This city, not long ago a big cow town, has almost nothing to hold me here but force of habit. Every one of my friends who lived through the 1990's left long ago. All of the family I cherished here died or live beyond my ability to communicate with them. The places where I made friends in the past, the nonconformist hangouts and stoner retreats, have all been bulldozed and replaced by apartments and condominiums. Great big empty hole with a house in it -- Baton Rouge from my perspective.
I'm not sure why I haven't thrown my hands up and walked away forever. The place gets in your blood. It's like vampirism. I came over here in the rain to say this. That's how much fun my house is. No wonder I spent so much time trying to open up dimensional portals. [not really... it doesn't take that much time] LOL.

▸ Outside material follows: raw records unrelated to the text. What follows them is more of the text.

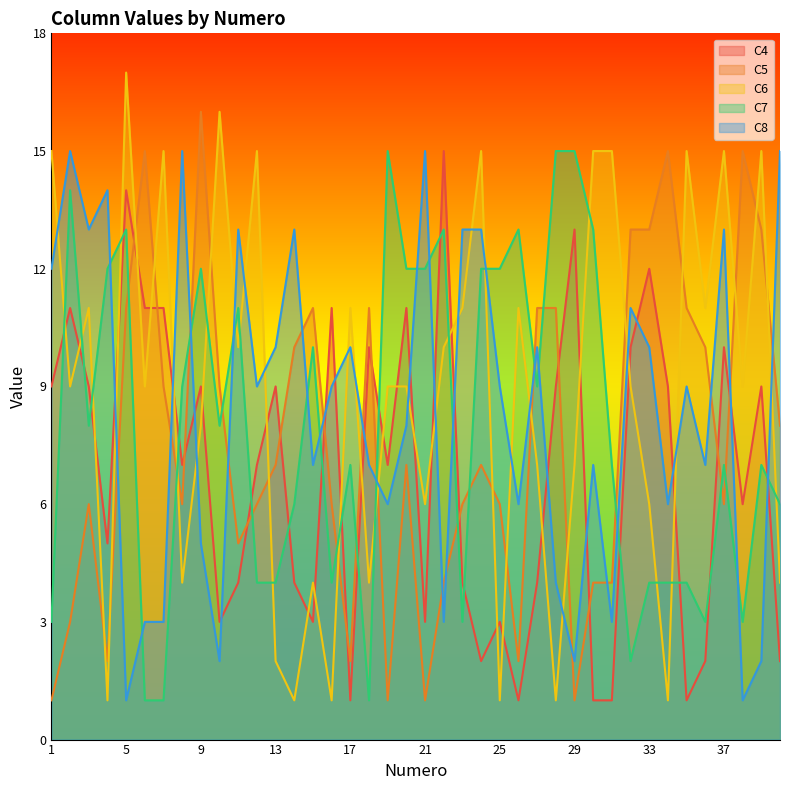

The value of C6 at 1 is 26. True or false?

False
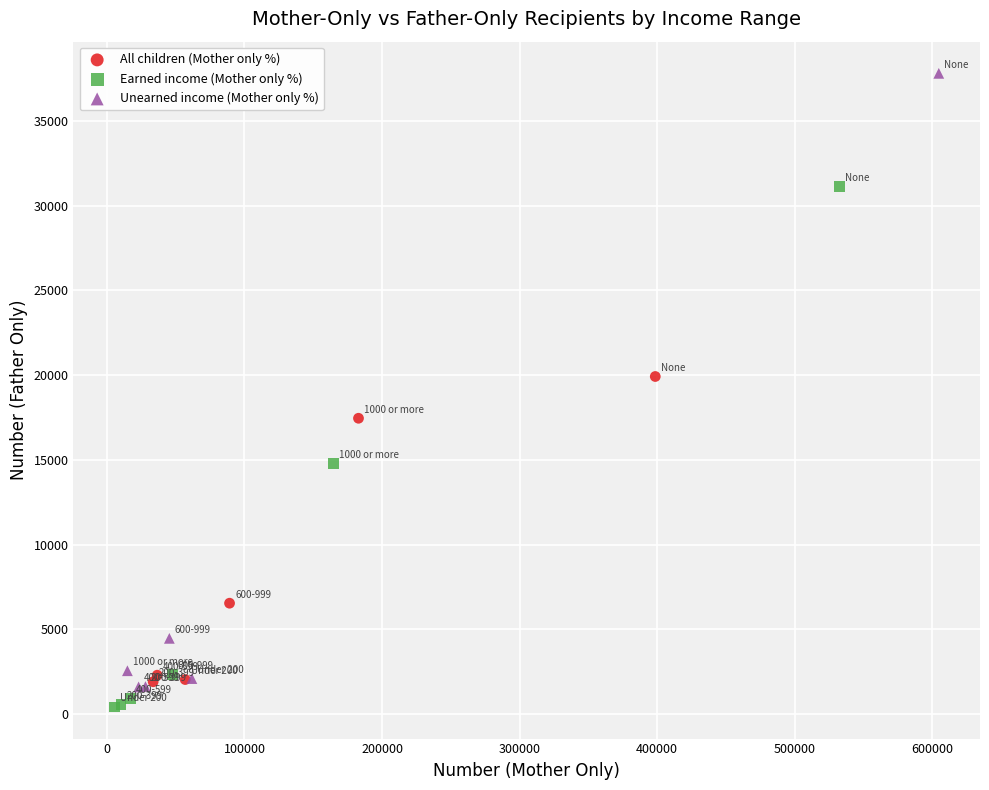

Which series has the widest spread of Y values?

Unearned income (Mother only %)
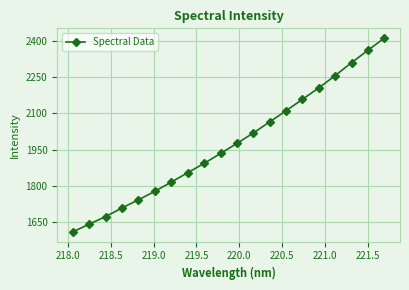

Reading right to left, transcribe all the data shown in this chart.

2411.1	2360.9	2309.7	2256.4	2205.7	2158.1	2111.2	2065.0	2019.0	1976.0	1934.5	1893.7	1855.1	1816.4	1778.4	1743.4	1709.8	1674.2	1643.0	1610.9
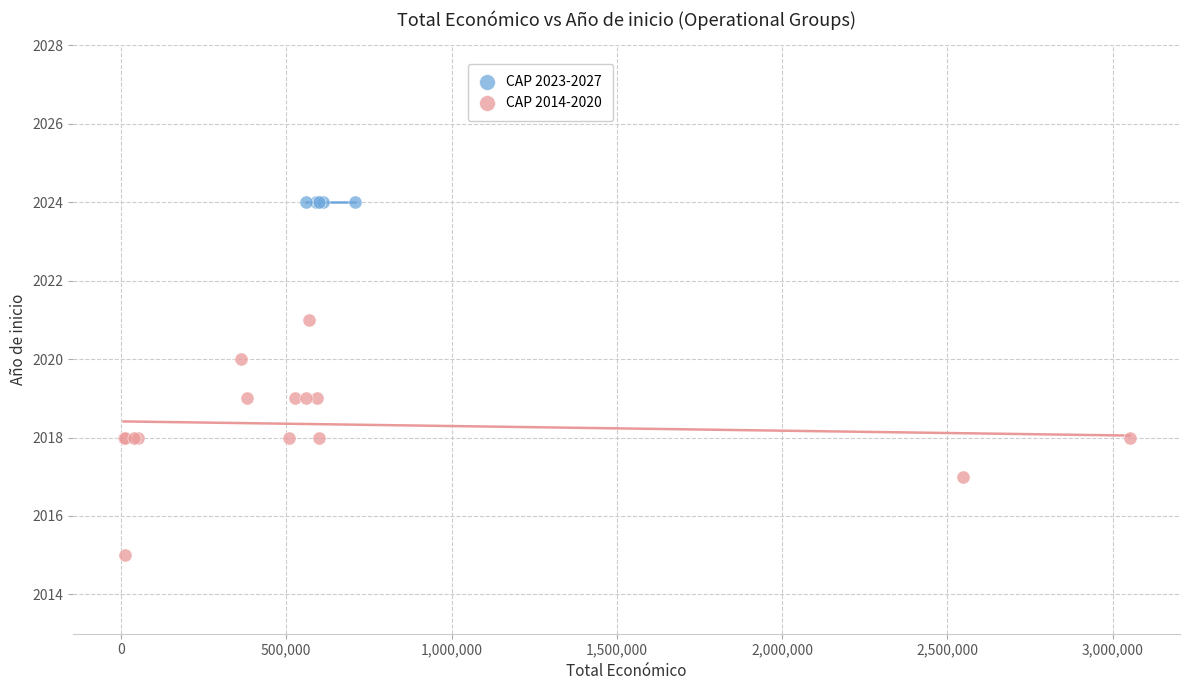

Which series contains the lowest Y value?

CAP 2014-2020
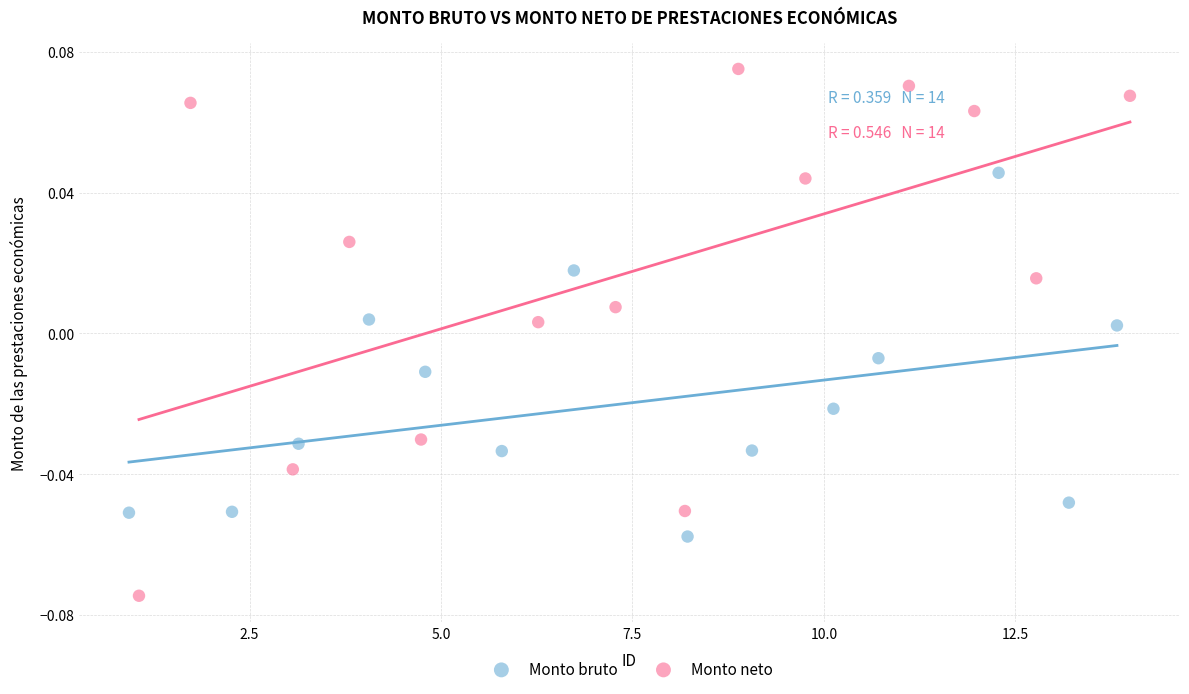

Which series has the widest spread of Y values?

Monto neto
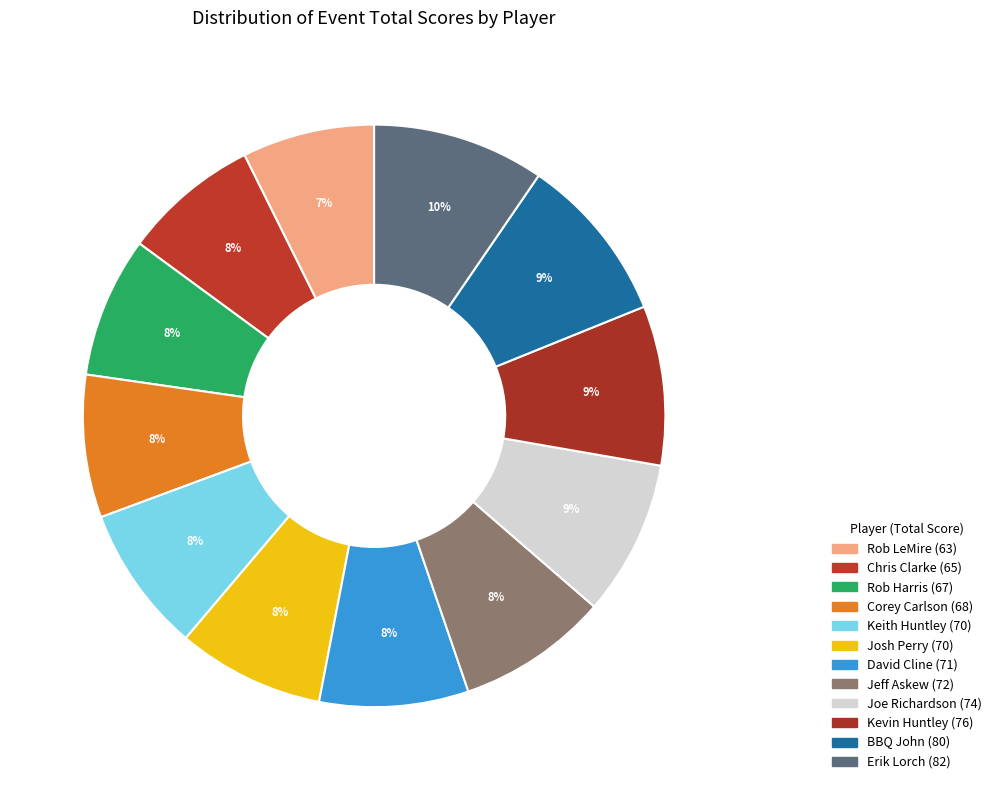

Which slice is the largest?

Erik Lorch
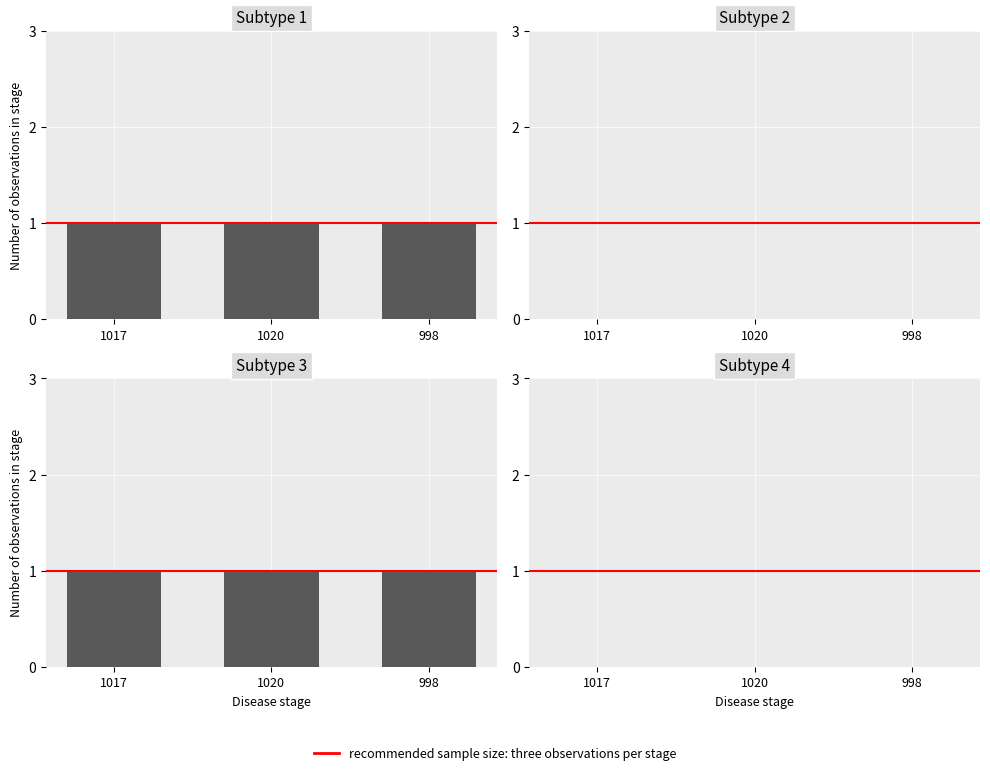

Is it true that featured equals 0 at 1020?

True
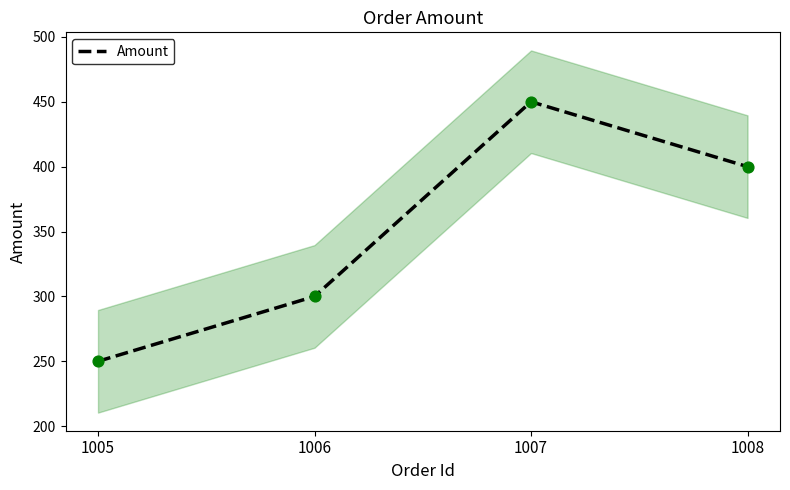

Which has a higher value, 1007 or 1006?

1007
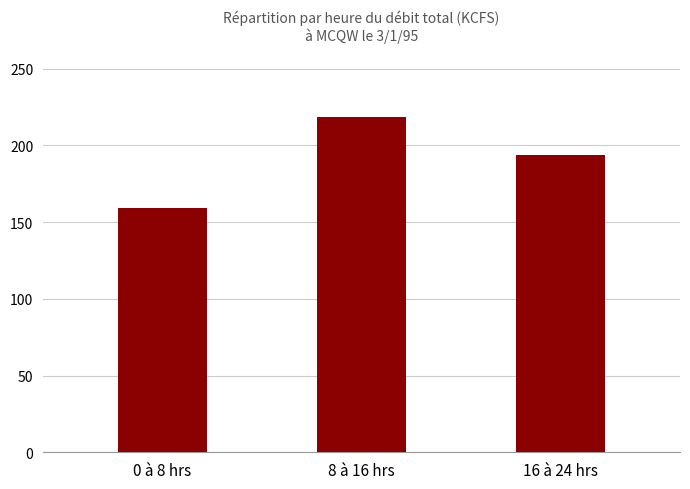

What is the approximate value at 0 à 8 hrs?

159.4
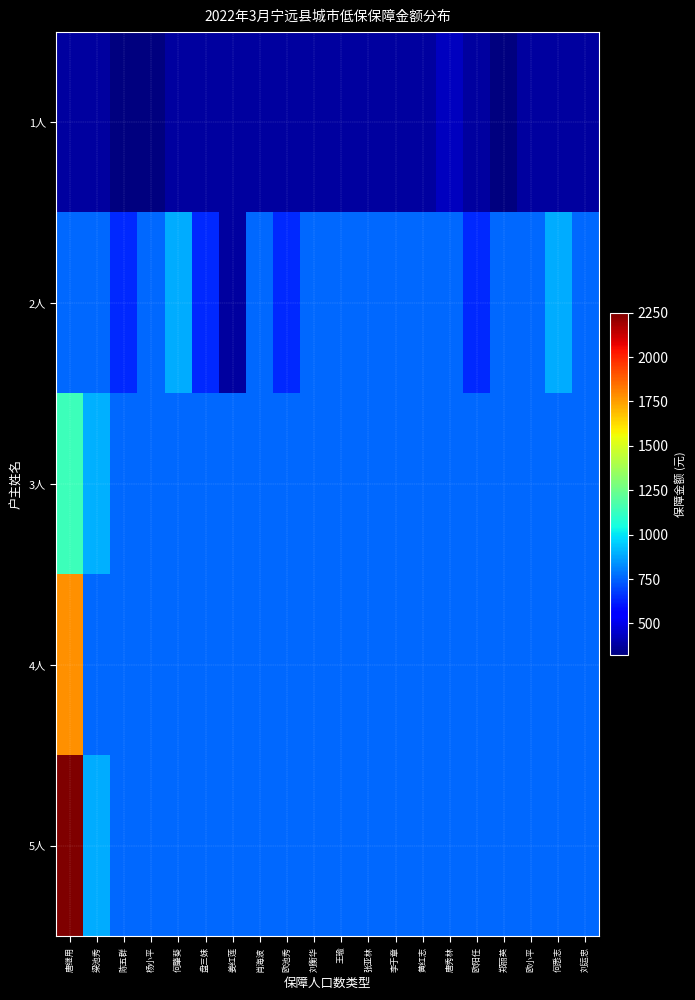

Count the number of data series in this chart.

5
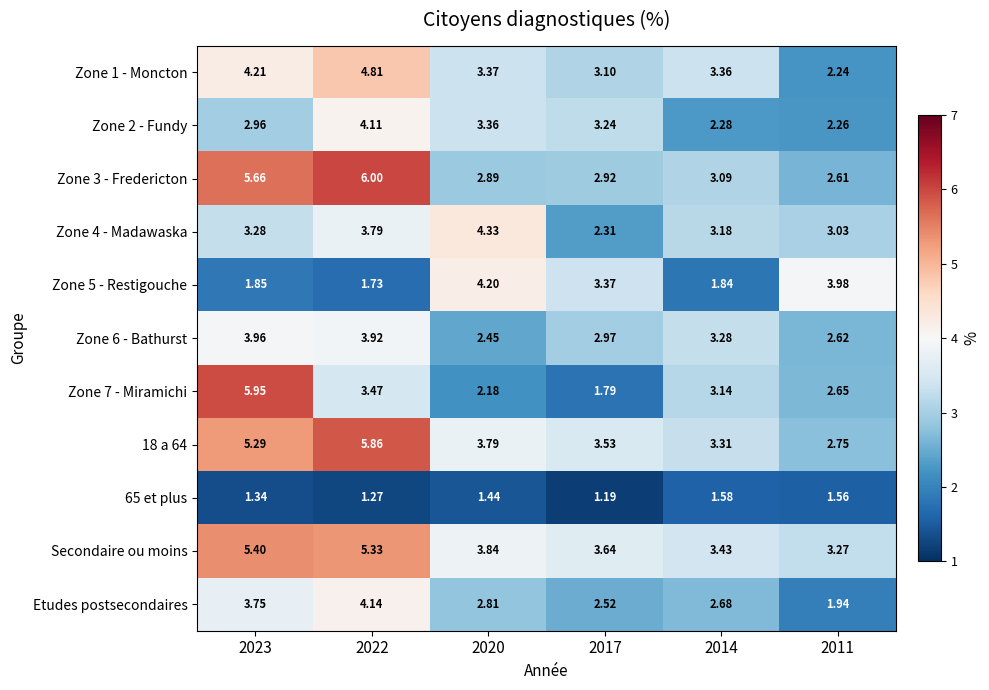

Which series has the widest spread of values?

Zone 7 - Miramichi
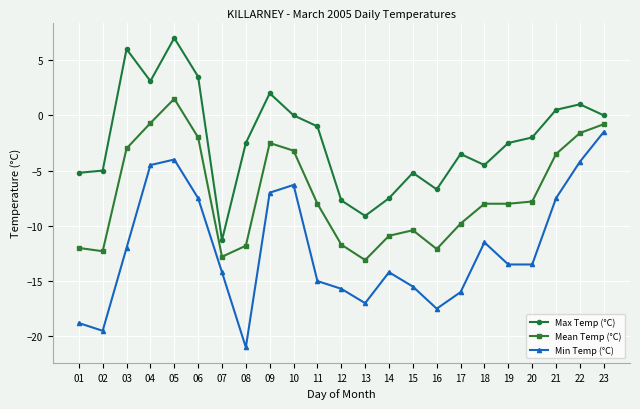

What is the average value of the Max Temp (°C) series?

-2.2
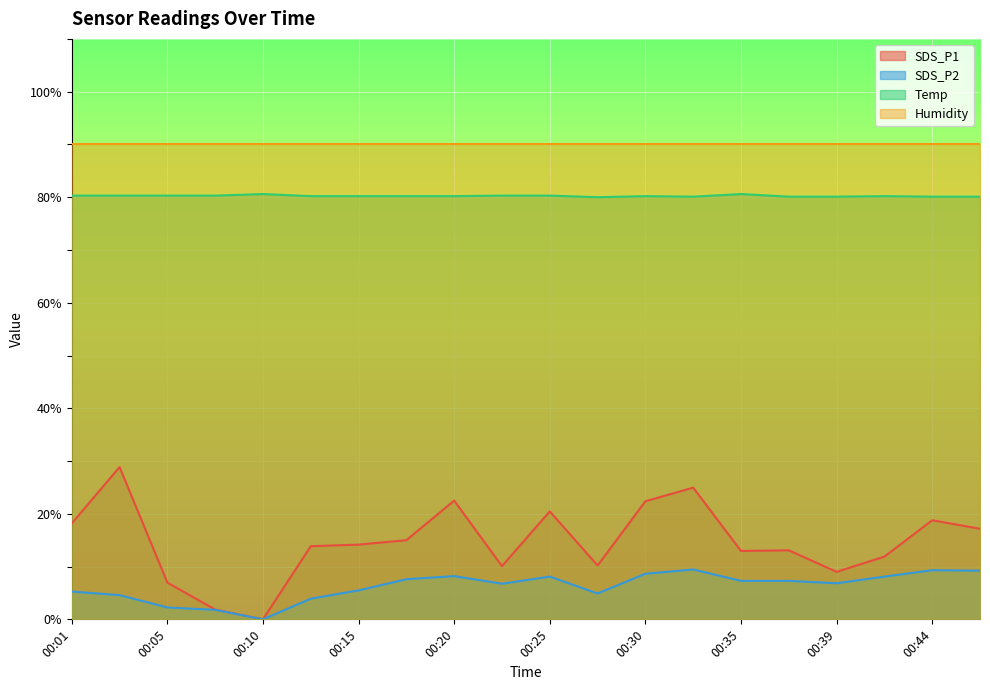

How many data points does each series have?

20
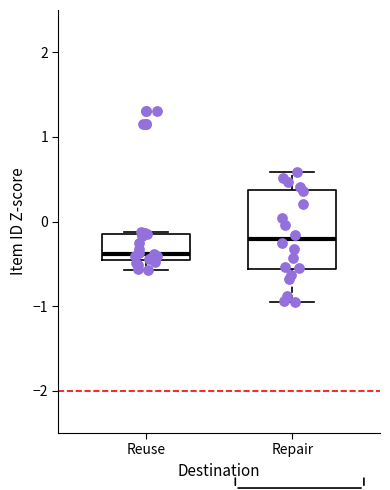

Comparing the boxes themselves (not the whiskers), which one is the tallest?

Repair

Did I miss something? I keep thinking maybe a big curtain was supposed to drop, and a beautiful young chick in a bikini would pop out and say, "Surprise! Your shit life was just a trick! Have what's behind door Number 1!" The woman never pops out. Tease.
And now for my next trick my life becomes so trivial the barest mention of it knocks people unconscious. That's what the military scientists have been hoping for all along. A powerful new Psy-Ops weapon, and the key rests in my dark, hot, empty crib. I hope they pay in dollars or snacks. I don't really need any more kind thoughts.